[EXTRACTED RECORDS Boundary: Start]

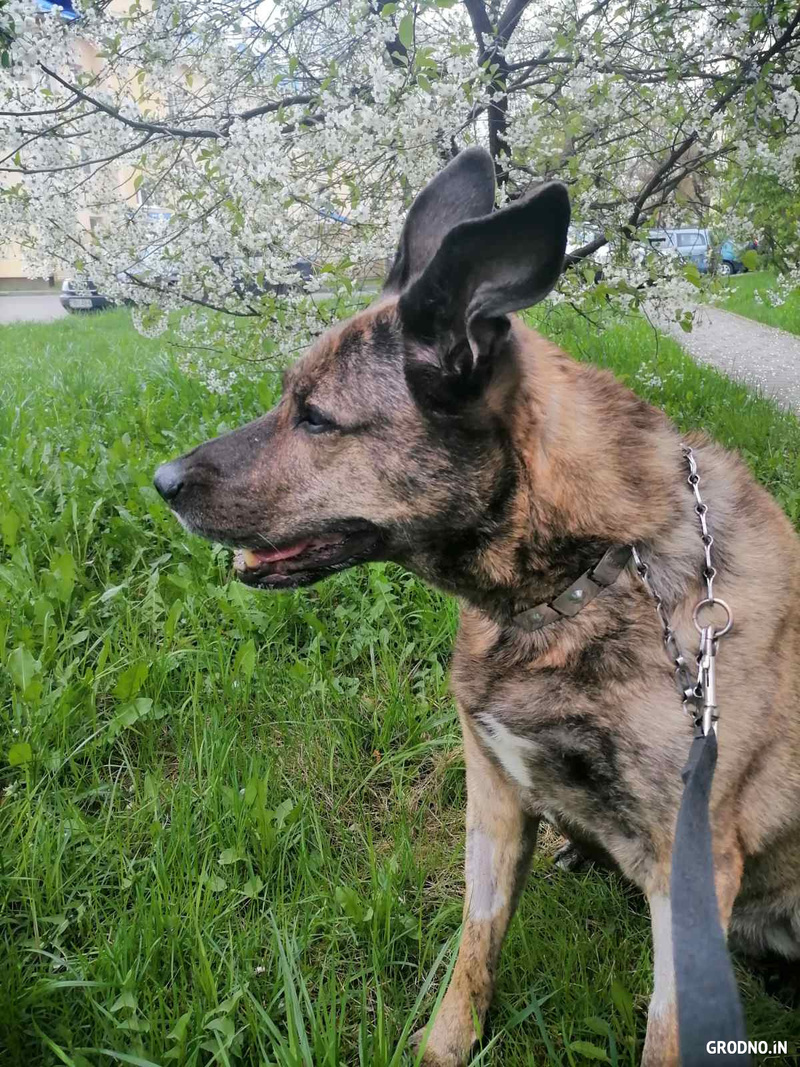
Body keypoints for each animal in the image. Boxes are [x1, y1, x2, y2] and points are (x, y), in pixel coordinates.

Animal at [154, 150, 800, 1067]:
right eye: (288, 399)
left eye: (315, 418)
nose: (162, 482)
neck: (583, 578)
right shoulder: (492, 797)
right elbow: (474, 948)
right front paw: (446, 1043)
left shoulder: (689, 874)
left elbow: (665, 1033)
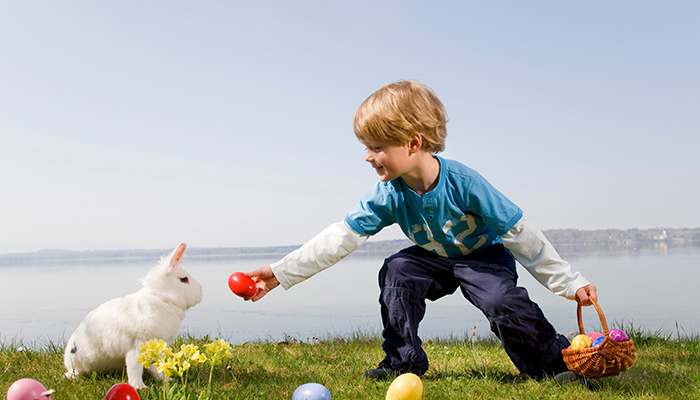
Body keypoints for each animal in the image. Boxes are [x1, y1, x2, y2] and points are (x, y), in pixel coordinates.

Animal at [63, 242, 202, 390]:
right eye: (184, 279)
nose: (200, 291)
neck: (162, 299)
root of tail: (67, 360)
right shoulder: (136, 347)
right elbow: (135, 368)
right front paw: (139, 387)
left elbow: (156, 365)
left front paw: (166, 379)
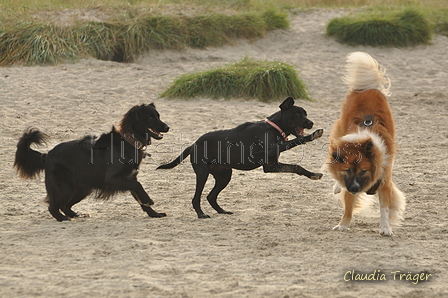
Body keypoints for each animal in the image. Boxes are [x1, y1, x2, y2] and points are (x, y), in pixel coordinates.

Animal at [14, 103, 169, 220]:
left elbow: (139, 195)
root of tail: (46, 155)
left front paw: (154, 214)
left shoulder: (129, 177)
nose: (168, 127)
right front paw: (149, 200)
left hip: (82, 188)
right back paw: (62, 218)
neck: (128, 140)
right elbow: (138, 187)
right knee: (53, 206)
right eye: (150, 117)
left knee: (65, 206)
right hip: (65, 188)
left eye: (158, 116)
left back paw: (76, 215)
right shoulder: (113, 179)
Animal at [158, 98, 322, 219]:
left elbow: (296, 167)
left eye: (305, 113)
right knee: (196, 198)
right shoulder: (269, 151)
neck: (273, 128)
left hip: (224, 176)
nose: (310, 123)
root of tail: (193, 144)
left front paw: (313, 174)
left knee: (211, 196)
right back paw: (201, 214)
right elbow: (294, 141)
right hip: (202, 174)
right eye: (297, 114)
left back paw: (222, 211)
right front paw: (312, 135)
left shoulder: (271, 166)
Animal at [326, 52, 406, 236]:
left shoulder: (384, 181)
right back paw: (337, 186)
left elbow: (385, 208)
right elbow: (348, 205)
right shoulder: (349, 183)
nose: (356, 188)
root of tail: (370, 87)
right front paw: (343, 224)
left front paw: (385, 227)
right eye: (347, 170)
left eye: (364, 171)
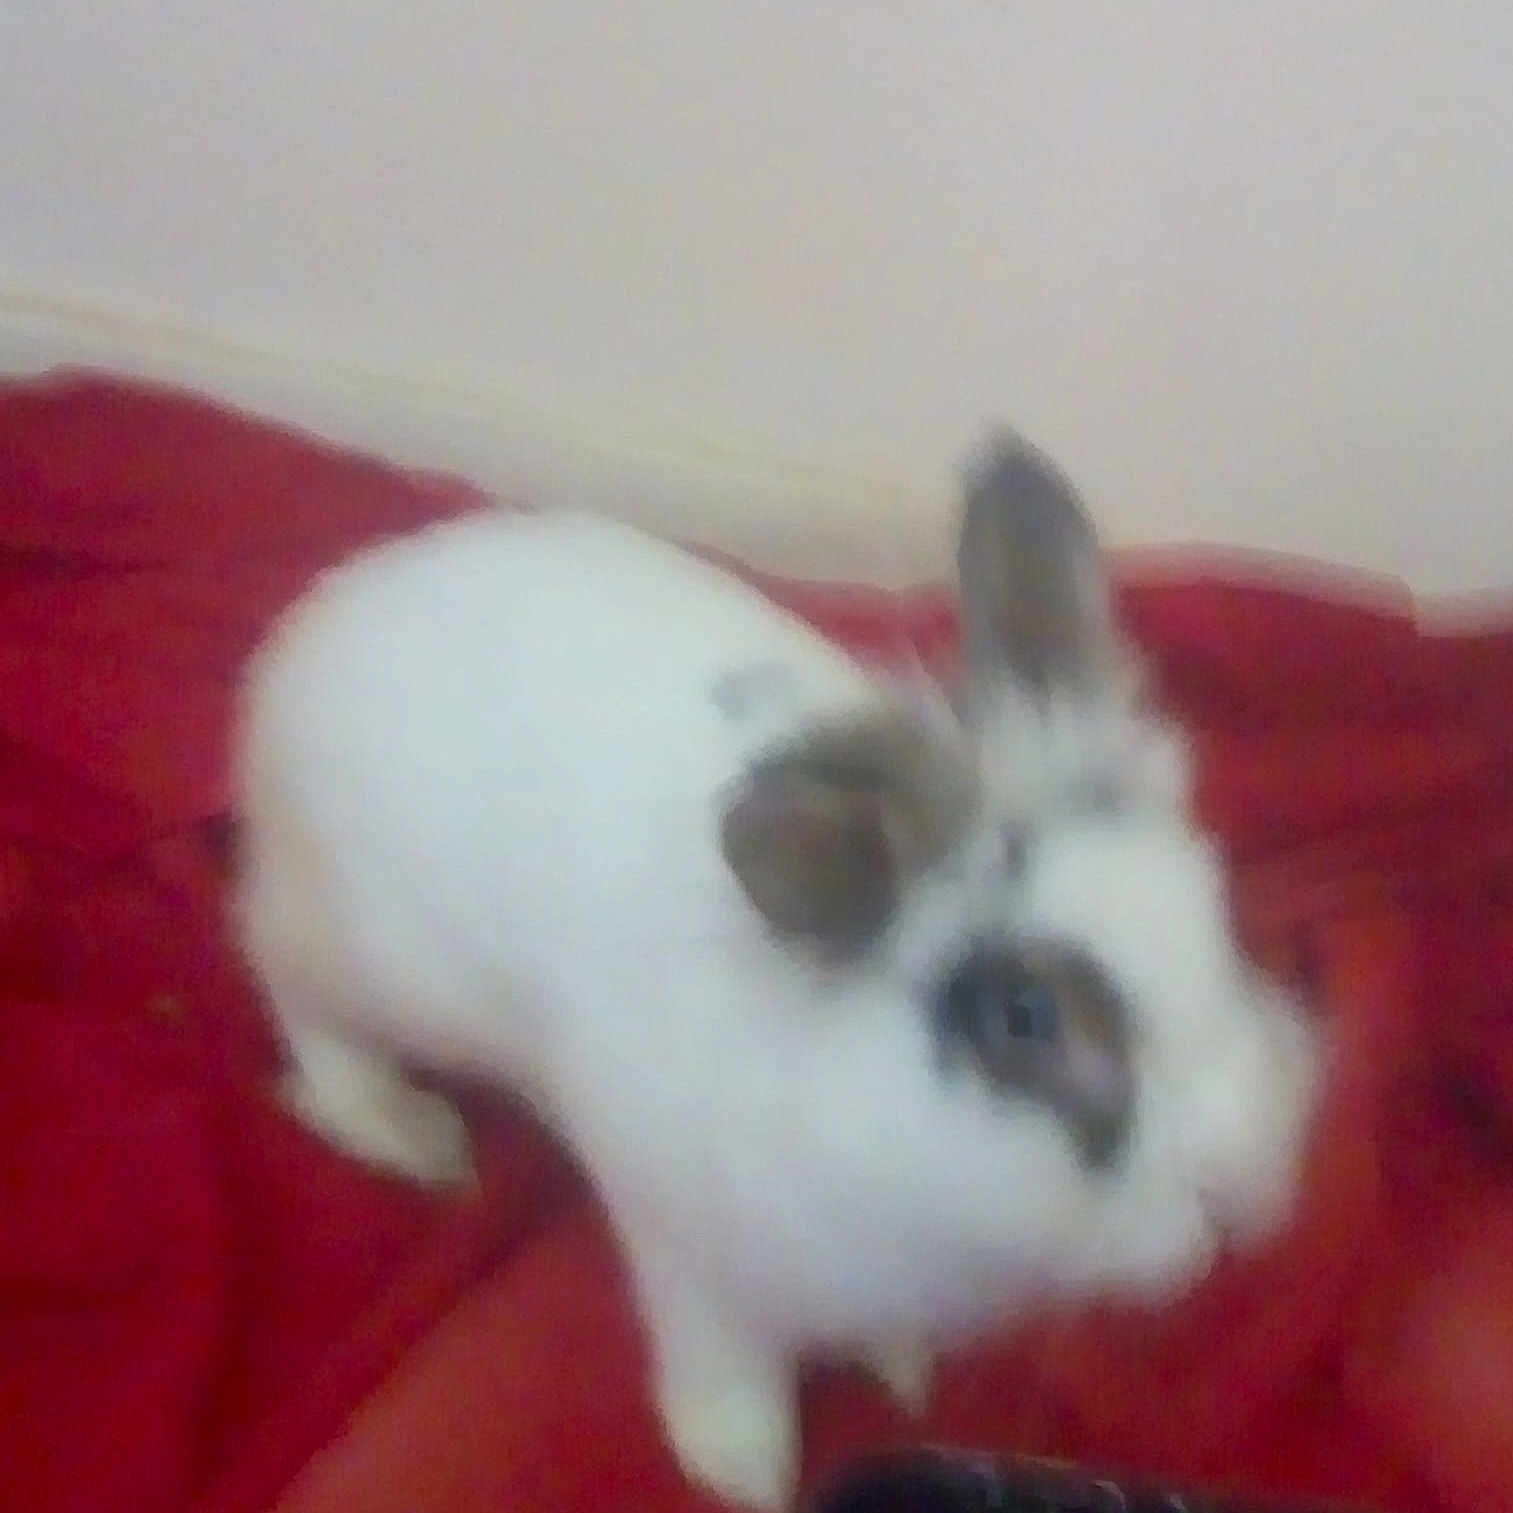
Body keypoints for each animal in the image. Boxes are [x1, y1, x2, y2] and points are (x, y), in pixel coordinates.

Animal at [230, 430, 1321, 1511]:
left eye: (1213, 912)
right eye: (1024, 1017)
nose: (1237, 1181)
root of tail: (296, 654)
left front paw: (902, 1368)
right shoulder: (691, 1255)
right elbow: (725, 1366)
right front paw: (743, 1471)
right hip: (371, 957)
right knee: (281, 968)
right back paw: (403, 1129)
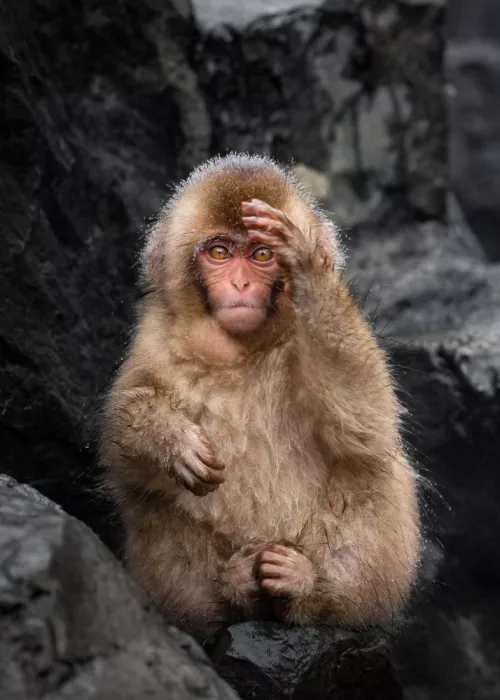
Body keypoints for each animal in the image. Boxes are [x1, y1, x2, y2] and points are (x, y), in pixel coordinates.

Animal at [100, 153, 421, 640]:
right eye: (220, 253)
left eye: (262, 255)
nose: (240, 286)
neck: (243, 352)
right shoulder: (154, 338)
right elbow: (123, 446)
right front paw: (172, 441)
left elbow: (367, 423)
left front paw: (305, 263)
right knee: (152, 498)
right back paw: (235, 591)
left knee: (368, 467)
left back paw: (303, 589)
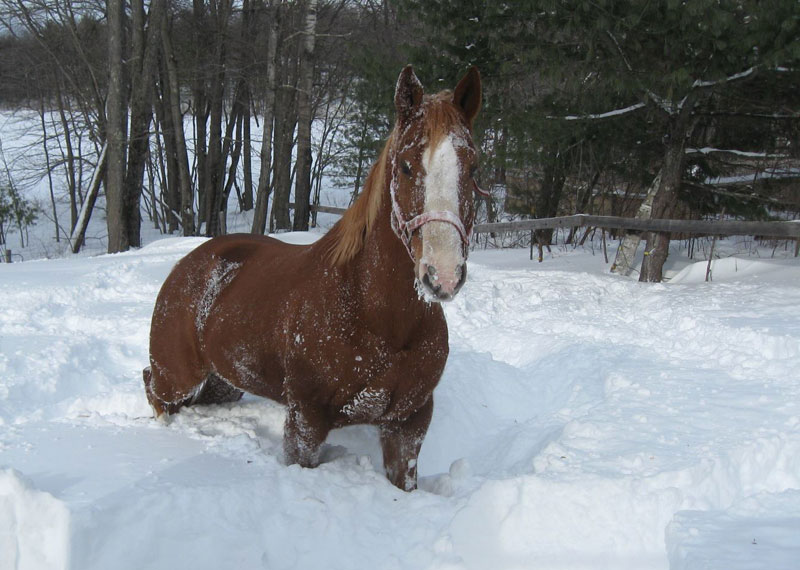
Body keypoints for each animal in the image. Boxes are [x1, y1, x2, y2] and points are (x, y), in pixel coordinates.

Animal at [143, 64, 482, 486]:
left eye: (473, 167)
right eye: (405, 165)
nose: (443, 275)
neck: (378, 319)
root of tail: (188, 264)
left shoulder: (409, 422)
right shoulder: (306, 421)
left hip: (224, 382)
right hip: (177, 376)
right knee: (154, 389)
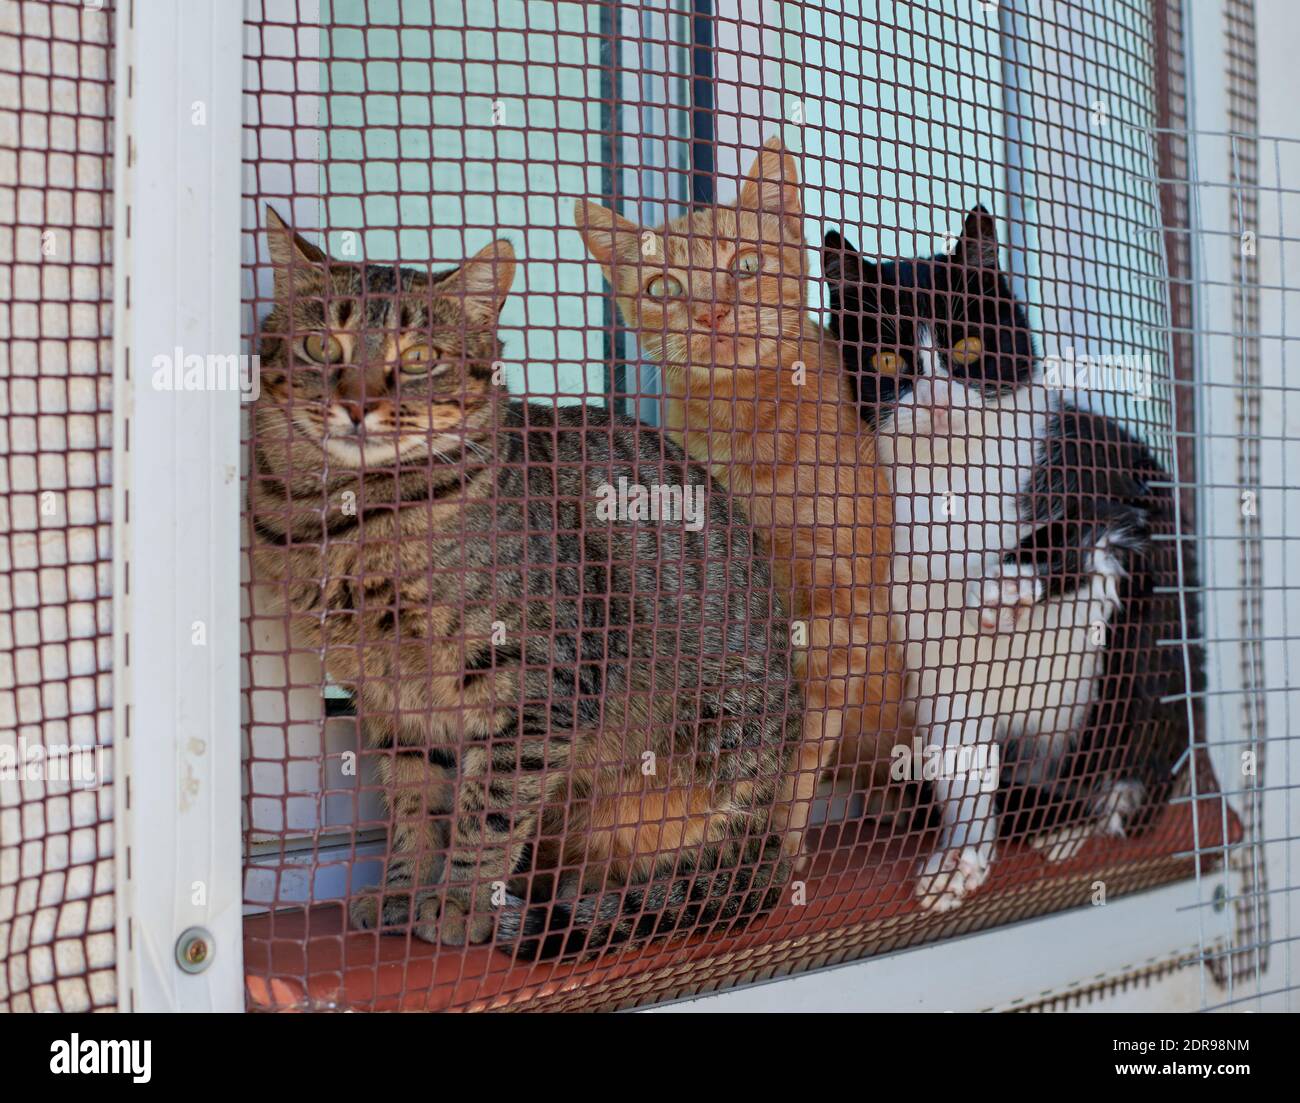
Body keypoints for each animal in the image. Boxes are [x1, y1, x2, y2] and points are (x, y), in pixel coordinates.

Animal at [250, 209, 800, 957]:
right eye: (317, 345)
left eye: (417, 357)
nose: (357, 404)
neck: (349, 522)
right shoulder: (393, 704)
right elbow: (413, 803)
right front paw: (401, 891)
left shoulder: (538, 682)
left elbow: (489, 809)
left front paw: (458, 900)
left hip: (730, 745)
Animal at [577, 139, 904, 863]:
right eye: (665, 287)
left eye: (746, 266)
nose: (712, 313)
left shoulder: (838, 614)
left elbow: (800, 750)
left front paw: (781, 839)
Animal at [821, 206, 1196, 915]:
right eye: (887, 357)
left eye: (968, 348)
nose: (937, 400)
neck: (954, 489)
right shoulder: (931, 642)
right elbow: (959, 761)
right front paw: (959, 856)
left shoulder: (1122, 501)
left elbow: (1083, 537)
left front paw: (1007, 582)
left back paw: (1086, 812)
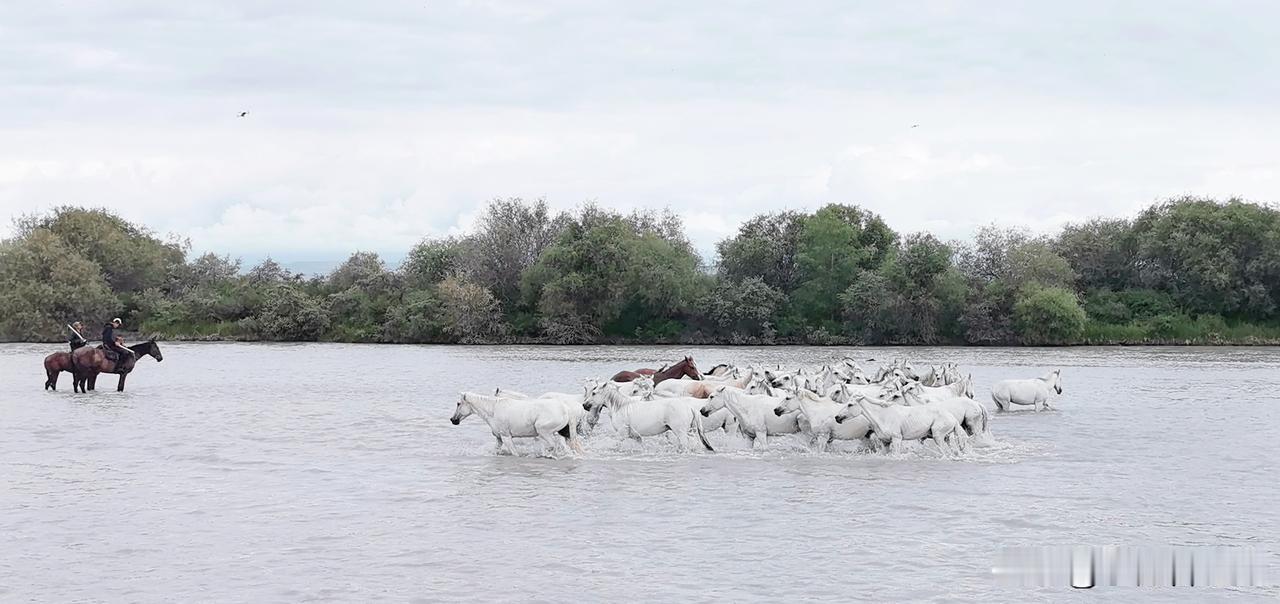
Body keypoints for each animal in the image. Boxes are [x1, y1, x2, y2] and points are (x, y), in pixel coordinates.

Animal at [451, 392, 582, 456]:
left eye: (458, 403)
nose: (453, 420)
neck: (493, 410)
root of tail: (566, 409)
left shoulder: (506, 437)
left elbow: (515, 453)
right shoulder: (499, 438)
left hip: (543, 432)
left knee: (555, 445)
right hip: (563, 434)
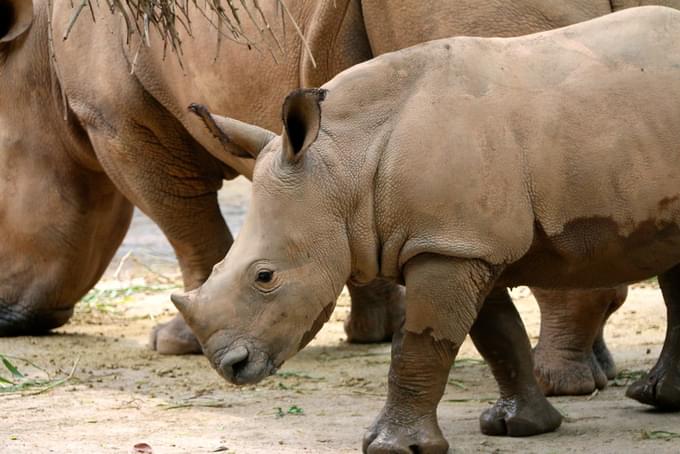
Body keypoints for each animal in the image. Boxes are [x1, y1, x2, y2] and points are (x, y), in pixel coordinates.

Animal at [174, 6, 680, 450]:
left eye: (265, 276)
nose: (230, 367)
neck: (344, 162)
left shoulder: (452, 245)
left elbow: (421, 345)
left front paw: (393, 447)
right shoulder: (460, 241)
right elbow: (497, 334)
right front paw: (520, 426)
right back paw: (657, 399)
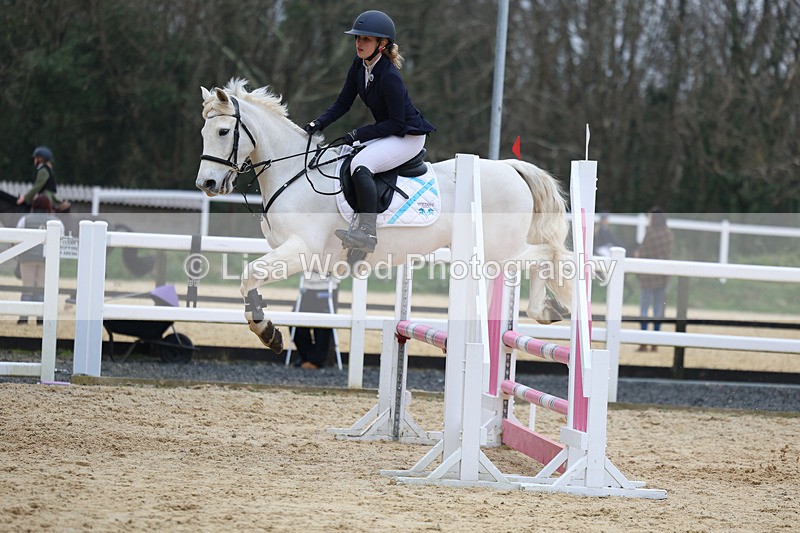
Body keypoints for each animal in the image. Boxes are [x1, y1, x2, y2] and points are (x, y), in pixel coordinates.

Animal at [196, 79, 572, 353]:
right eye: (204, 132)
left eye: (223, 132)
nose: (207, 183)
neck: (295, 173)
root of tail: (511, 167)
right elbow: (249, 281)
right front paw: (267, 329)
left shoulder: (301, 249)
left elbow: (248, 275)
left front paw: (266, 331)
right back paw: (549, 311)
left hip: (498, 252)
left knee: (547, 254)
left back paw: (546, 309)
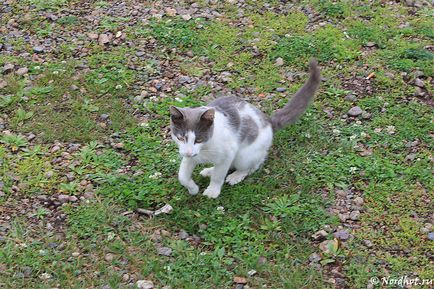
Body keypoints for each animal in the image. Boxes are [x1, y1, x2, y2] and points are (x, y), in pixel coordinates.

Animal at [171, 58, 320, 198]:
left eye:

[EXTRACTED RECORDS Boundary: End]

_DIRECTIONS FOR THIS TASK_.
Lines from the one with "left back paw: (1086, 812)" through the final line of the listing above: copy them exactly, both ends included, and omit every picture.

_TASK RESPONSE_.
left back paw: (1086, 812)
Body keypoints for each animal in the image. Boxes are [x1, y1, x2, y2] and points are (x, y), in pixel coordinates.

Animal at [451, 392, 582, 456]:
left eye: (458, 403)
nose: (453, 420)
neck: (493, 410)
root of tail: (566, 409)
left shoulder: (506, 437)
left elbow: (515, 453)
right shoulder: (499, 438)
left hip: (543, 432)
left knee: (555, 445)
right hip: (563, 434)
Body keypoints for each animal in the image. Boxes are [x1, y1, x2, y2] and points are (x, y), in pixel coordinates.

Animal at [174, 6, 680, 450]:
left eye: (265, 276)
nose: (230, 367)
neck: (344, 162)
left shoulder: (452, 245)
left elbow: (421, 345)
left front paw: (393, 447)
right shoulder: (460, 241)
right elbow: (497, 334)
right front paw: (520, 426)
right back paw: (657, 399)
Body keypoints for each animal in the image. Boxes are [x1, y1, x2, y2] and points are (x, y), in pixel coordinates.

Animal at [196, 79, 572, 353]:
right eye: (204, 132)
left eye: (223, 132)
nose: (207, 183)
neck: (295, 173)
root of tail: (511, 167)
right elbow: (249, 281)
right front paw: (267, 329)
left shoulder: (301, 249)
left elbow: (248, 275)
left front paw: (266, 331)
right back paw: (549, 311)
left hip: (498, 252)
left knee: (547, 254)
left back paw: (546, 309)
Body keypoints for each animal in the image. Boxes are [x1, y1, x2, y2] and points are (x, y), in pixel coordinates.

Animal at [171, 58, 320, 198]:
left eye:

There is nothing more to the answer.